*** Entries shown Section Begins ***

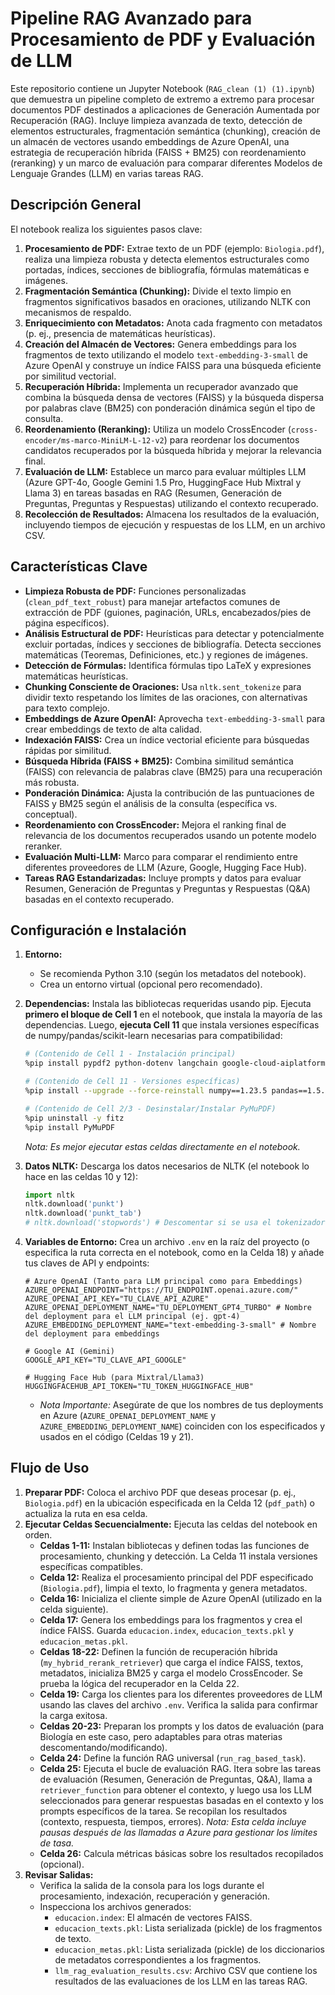 # Pipeline RAG Avanzado para Procesamiento de PDF y Evaluación de LLM

Este repositorio contiene un Jupyter Notebook (`RAG_clean (1) (1).ipynb`) que demuestra un pipeline completo de extremo a extremo para procesar documentos PDF destinados a aplicaciones de Generación Aumentada por Recuperación (RAG). Incluye limpieza avanzada de texto, detección de elementos estructurales, fragmentación semántica (chunking), creación de un almacén de vectores usando embeddings de Azure OpenAI, una estrategia de recuperación híbrida (FAISS + BM25) con reordenamiento (reranking) y un marco de evaluación para comparar diferentes Modelos de Lenguaje Grandes (LLM) en varias tareas RAG.

## Descripción General

El notebook realiza los siguientes pasos clave:

1.  **Procesamiento de PDF:** Extrae texto de un PDF (ejemplo: `Biologia.pdf`), realiza una limpieza robusta y detecta elementos estructurales como portadas, índices, secciones de bibliografía, fórmulas matemáticas e imágenes.
2.  **Fragmentación Semántica (Chunking):** Divide el texto limpio en fragmentos significativos basados en oraciones, utilizando NLTK con mecanismos de respaldo.
3.  **Enriquecimiento con Metadatos:** Anota cada fragmento con metadatos (p. ej., presencia de matemáticas heurísticas).
4.  **Creación del Almacén de Vectores:** Genera embeddings para los fragmentos de texto utilizando el modelo `text-embedding-3-small` de Azure OpenAI y construye un índice FAISS para una búsqueda eficiente por similitud vectorial.
5.  **Recuperación Híbrida:** Implementa un recuperador avanzado que combina la búsqueda densa de vectores (FAISS) y la búsqueda dispersa por palabras clave (BM25) con ponderación dinámica según el tipo de consulta.
6.  **Reordenamiento (Reranking):** Utiliza un modelo CrossEncoder (`cross-encoder/ms-marco-MiniLM-L-12-v2`) para reordenar los documentos candidatos recuperados por la búsqueda híbrida y mejorar la relevancia final.
7.  **Evaluación de LLM:** Establece un marco para evaluar múltiples LLM (Azure GPT-4o, Google Gemini 1.5 Pro, HuggingFace Hub Mixtral y Llama 3) en tareas basadas en RAG (Resumen, Generación de Preguntas, Preguntas y Respuestas) utilizando el contexto recuperado.
8.  **Recolección de Resultados:** Almacena los resultados de la evaluación, incluyendo tiempos de ejecución y respuestas de los LLM, en un archivo CSV.

## Características Clave

*   **Limpieza Robusta de PDF:** Funciones personalizadas (`clean_pdf_text_robust`) para manejar artefactos comunes de extracción de PDF (guiones, paginación, URLs, encabezados/pies de página específicos).
*   **Análisis Estructural de PDF:** Heurísticas para detectar y potencialmente excluir portadas, índices y secciones de bibliografía. Detecta secciones matemáticas (Teoremas, Definiciones, etc.) y regiones de imágenes.
*   **Detección de Fórmulas:** Identifica fórmulas tipo LaTeX y expresiones matemáticas heurísticas.
*   **Chunking Consciente de Oraciones:** Usa `nltk.sent_tokenize` para dividir texto respetando los límites de las oraciones, con alternativas para texto complejo.
*   **Embeddings de Azure OpenAI:** Aprovecha `text-embedding-3-small` para crear embeddings de texto de alta calidad.
*   **Indexación FAISS:** Crea un índice vectorial eficiente para búsquedas rápidas por similitud.
*   **Búsqueda Híbrida (FAISS + BM25):** Combina similitud semántica (FAISS) con relevancia de palabras clave (BM25) para una recuperación más robusta.
*   **Ponderación Dinámica:** Ajusta la contribución de las puntuaciones de FAISS y BM25 según el análisis de la consulta (específica vs. conceptual).
*   **Reordenamiento con CrossEncoder:** Mejora el ranking final de relevancia de los documentos recuperados usando un potente modelo reranker.
*   **Evaluación Multi-LLM:** Marco para comparar el rendimiento entre diferentes proveedores de LLM (Azure, Google, Hugging Face Hub).
*   **Tareas RAG Estandarizadas:** Incluye prompts y datos para evaluar Resumen, Generación de Preguntas y Preguntas y Respuestas (Q&A) basadas en el contexto recuperado.

## Configuración e Instalación

1.  **Entorno:**
    *   Se recomienda Python 3.10 (según los metadatos del notebook).
    *   Crea un entorno virtual (opcional pero recomendado).

2.  **Dependencias:** Instala las bibliotecas requeridas usando pip. Ejecuta **primero el bloque de Cell 1** en el notebook, que instala la mayoría de las dependencias. Luego, **ejecuta Cell 11** que instala versiones específicas de numpy/pandas/scikit-learn necesarias para compatibilidad:
    ```bash
    # (Contenido de Cell 1 - Instalación principal)
    %pip install pypdf2 python-dotenv langchain google-cloud-aiplatform rank_bm25 nltk faiss-cpu numpy sentence_transformers torch language_tool_python datasets bitsandbytes transformers peft pymupdf pytesseract pillow PyMuPDF transformers torch tiktoken python-multipart openai

    # (Contenido de Cell 11 - Versiones específicas)
    %pip install --upgrade --force-reinstall numpy==1.23.5 pandas==1.5.3 scikit-learn==1.1.3

    # (Contenido de Cell 2/3 - Desinstalar/Instalar PyMuPDF)
    %pip uninstall -y fitz
    %pip install PyMuPDF
    ```
    *Nota: Es mejor ejecutar estas celdas directamente en el notebook.*

3.  **Datos NLTK:** Descarga los datos necesarios de NLTK (el notebook lo hace en las celdas 10 y 12):
    ```python
    import nltk
    nltk.download('punkt')
    nltk.download('punkt_tab')
    # nltk.download('stopwords') # Descomentar si se usa el tokenizador nltk_tokenizer con stopwords
    ```

4.  **Variables de Entorno:** Crea un archivo `.env` en la raíz del proyecto (o especifica la ruta correcta en el notebook, como en la Celda 18) y añade tus claves de API y endpoints:
    ```dotenv
    # Azure OpenAI (Tanto para LLM principal como para Embeddings)
    AZURE_OPENAI_ENDPOINT="https://TU_ENDPOINT.openai.azure.com/"
    AZURE_OPENAI_API_KEY="TU_CLAVE_API_AZURE"
    AZURE_OPENAI_DEPLOYMENT_NAME="TU_DEPLOYMENT_GPT4_TURBO" # Nombre del deployment para el LLM principal (ej. gpt-4)
    AZURE_EMBEDDING_DEPLOYMENT_NAME="text-embedding-3-small" # Nombre del deployment para embeddings

    # Google AI (Gemini)
    GOOGLE_API_KEY="TU_CLAVE_API_GOOGLE"

    # Hugging Face Hub (para Mixtral/Llama3)
    HUGGINGFACEHUB_API_TOKEN="TU_TOKEN_HUGGINGFACE_HUB"
    ```
    *   *Nota Importante:* Asegúrate de que los nombres de tus deployments en Azure (`AZURE_OPENAI_DEPLOYMENT_NAME` y `AZURE_EMBEDDING_DEPLOYMENT_NAME`) coinciden con los especificados y usados en el código (Celdas 19 y 21).

## Flujo de Uso

1.  **Preparar PDF:** Coloca el archivo PDF que deseas procesar (p. ej., `Biologia.pdf`) en la ubicación especificada en la Celda 12 (`pdf_path`) o actualiza la ruta en esa celda.
2.  **Ejecutar Celdas Secuencialmente:** Ejecuta las celdas del notebook en orden.
    *   **Celdas 1-11:** Instalan bibliotecas y definen todas las funciones de procesamiento, chunking y detección. La Celda 11 instala versiones específicas compatibles.
    *   **Celda 12:** Realiza el procesamiento principal del PDF especificado (`Biologia.pdf`), limpia el texto, lo fragmenta y genera metadatos.
    *   **Celda 16:** Inicializa el cliente simple de Azure OpenAI (utilizado en la celda siguiente).
    *   **Celda 17:** Genera los embeddings para los fragmentos y crea el índice FAISS. Guarda `educacion.index`, `educacion_texts.pkl` y `educacion_metas.pkl`.
    *   **Celdas 18-22:** Definen la función de recuperación híbrida (`my_hybrid_rerank_retriever`) que carga el índice FAISS, textos, metadatos, inicializa BM25 y carga el modelo CrossEncoder. Se prueba la lógica del recuperador en la Celda 22.
    *   **Celda 19:** Carga los clientes para los diferentes proveedores de LLM usando las claves del archivo `.env`. Verifica la salida para confirmar la carga exitosa.
    *   **Celdas 20-23:** Preparan los prompts y los datos de evaluación (para Biología en este caso, pero adaptables para otras materias descomentando/modificando).
    *   **Celda 24:** Define la función RAG universal (`run_rag_based_task`).
    *   **Celda 25:** Ejecuta el bucle de evaluación RAG. Itera sobre las tareas de evaluación (Resumen, Generación de Preguntas, Q&A), llama a `retriever_function` para obtener el contexto, y luego usa los LLM seleccionados para generar respuestas basadas en el contexto y los prompts específicos de la tarea. Se recopilan los resultados (contexto, respuesta, tiempos, errores). *Nota: Esta celda incluye pausas después de las llamadas a Azure para gestionar los límites de tasa.*
    *   **Celda 26:** Calcula métricas básicas sobre los resultados recopilados (opcional).
3.  **Revisar Salidas:**
    *   Verifica la salida de la consola para los logs durante el procesamiento, indexación, recuperación y generación.
    *   Inspecciona los archivos generados:
        *   `educacion.index`: El almacén de vectores FAISS.
        *   `educacion_texts.pkl`: Lista serializada (pickle) de los fragmentos de texto.
        *   `educacion_metas.pkl`: Lista serializada (pickle) de los diccionarios de metadatos correspondientes a los fragmentos.
        *   `llm_rag_evaluation_results.csv`: Archivo CSV que contiene los resultados de las evaluaciones de los LLM en las tareas RAG.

*** Entries shown Section Ends ***

What you are asked to do.
Copy out the range of lines above starting at the line with "rápidas por similitud." and ending at the line with "potente modelo reranker.", exactly and including both.

Answer for the task.
*   **Indexación FAISS:** Crea un índice vectorial eficiente para búsquedas rápidas por similitud.
*   **Búsqueda Híbrida (FAISS + BM25):** Combina similitud semántica (FAISS) con relevancia de palabras clave (BM25) para una recuperación más robusta.
*   **Ponderación Dinámica:** Ajusta la contribución de las puntuaciones de FAISS y BM25 según el análisis de la consulta (específica vs. conceptual).
*   **Reordenamiento con CrossEncoder:** Mejora el ranking final de relevancia de los documentos recuperados usando un potente modelo reranker.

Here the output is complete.